Heavenzapoppin’!

This you have to see. Leonard Maltin, on his Movie Crazy blog, has drawn our attention to a thirty-minute 1996 silent film (in part), Heavenzapoppin’!, which its producer and star Robert Watzke has recently made available on YouTube.

The film is a head-spinningly ingenious delight. It starts off looking like a reasonably conventional silent film pastiche, filmed in black-and-white, with title cards and so forth, set in some East European village with a folk-like tale of a hopeless young man who tries to sell the village bear and instead exchanges it for some magic beans. But then the title card writer starts to complains about his lot (he always wanted to be an opera singer), and things start to get increasingly self-referential and strange …

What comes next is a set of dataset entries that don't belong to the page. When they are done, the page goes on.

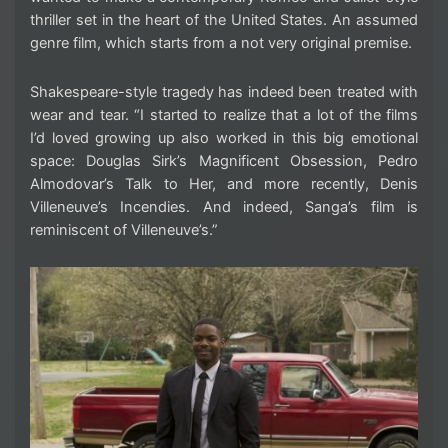
thriller set in the heart of the United States. An assumed
genre film, which starts from a not very original premise.
Shakespeare-style tragedy has indeed been treated with
wear and tear. “I started to realize that a lot of the films
I’d loved growing up also worked in this big emotional
space: Douglas Sirk’s Magnificent Obsession, Pedro
Almodovar’s Talk to Her, and more recently, Denis
Villeneuve’s Incendies. And indeed, Sanga’s film is
reminiscent of Villeneuve’s.”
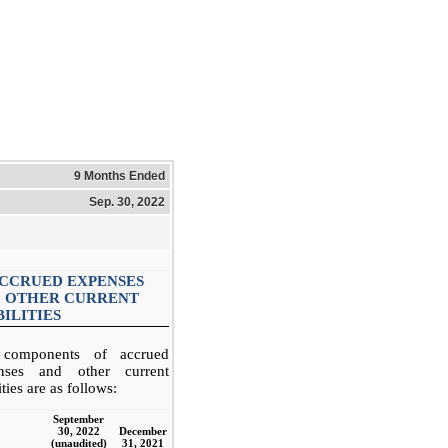
9 Months Ended
Sep. 30, 2022
ACCRUED EXPENSES
 OTHER CURRENT
BILITIES
components of accrued
nses and other current
lities are as follows:
September
30, 2022
December
(unaudited)
31, 2021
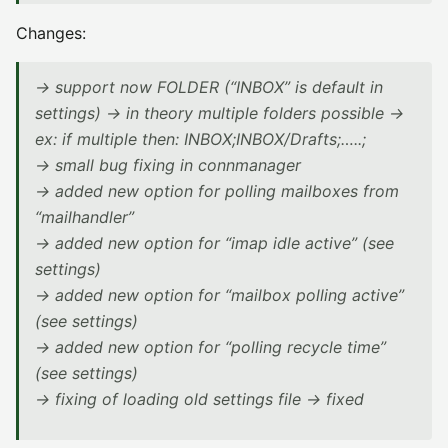
Changes:
-> support now FOLDER (“INBOX” is default in
settings) -> in theory multiple folders possible ->
ex: if multiple then: INBOX;INBOX/Drafts;…..;
-> small bug fixing in connmanager
-> added new option for polling mailboxes from
“mailhandler”
-> added new option for “imap idle active” (see
settings)
-> added new option for “mailbox polling active”
(see settings)
-> added new option for “polling recycle time”
(see settings)
-> fixing of loading old settings file -> fixed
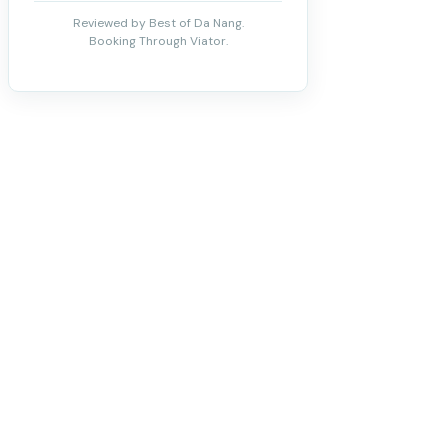
Reviewed by Best of Da Nang.
Booking Through Viator.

To say much more would be to give the game away – just to say that this is a Piradellian exercise whose closest film point of reference might be The Purple Rose of Cairo. The performing troupe that plays the villagers, the ‘Bublaires’, ably demonstrates the close connection between slapstick and commedia dell-arte, and the knockabout comedy is genuinely funny. There are a couple of well-known names involved, Helen Slater (Watzke’s wife) and Bruno Kirby as a bewildered film director. Plus you get two bears, a witch, a custard pie fight, a dog with fleas and a happy ending.

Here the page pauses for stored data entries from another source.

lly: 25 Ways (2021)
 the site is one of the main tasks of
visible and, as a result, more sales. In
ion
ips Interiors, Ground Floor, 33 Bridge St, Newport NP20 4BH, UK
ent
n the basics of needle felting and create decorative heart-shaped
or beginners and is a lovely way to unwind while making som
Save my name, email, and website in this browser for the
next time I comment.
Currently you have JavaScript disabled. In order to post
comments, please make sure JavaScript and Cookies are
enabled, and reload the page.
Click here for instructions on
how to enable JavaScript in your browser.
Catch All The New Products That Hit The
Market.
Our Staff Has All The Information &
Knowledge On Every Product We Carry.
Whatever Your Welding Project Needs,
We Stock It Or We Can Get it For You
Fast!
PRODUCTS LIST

The twists and turns of the narrative may tie your brain in knots, but this is a magical piece of filmmaking. Do give it a go.

6 responses

  1. A film I’ve been in love with for years…I often show it to my students at the beginning of my History of CInema courses to open up discussion on why we enjoy and study film history.

  2. A very good review of this excellent film. I am glad to see the film is getting well deserved coverage.

  3. Innovative, moving, way ahead of its time movie that anticipated The Artist finally getting the attention it merits – see it and spread the word!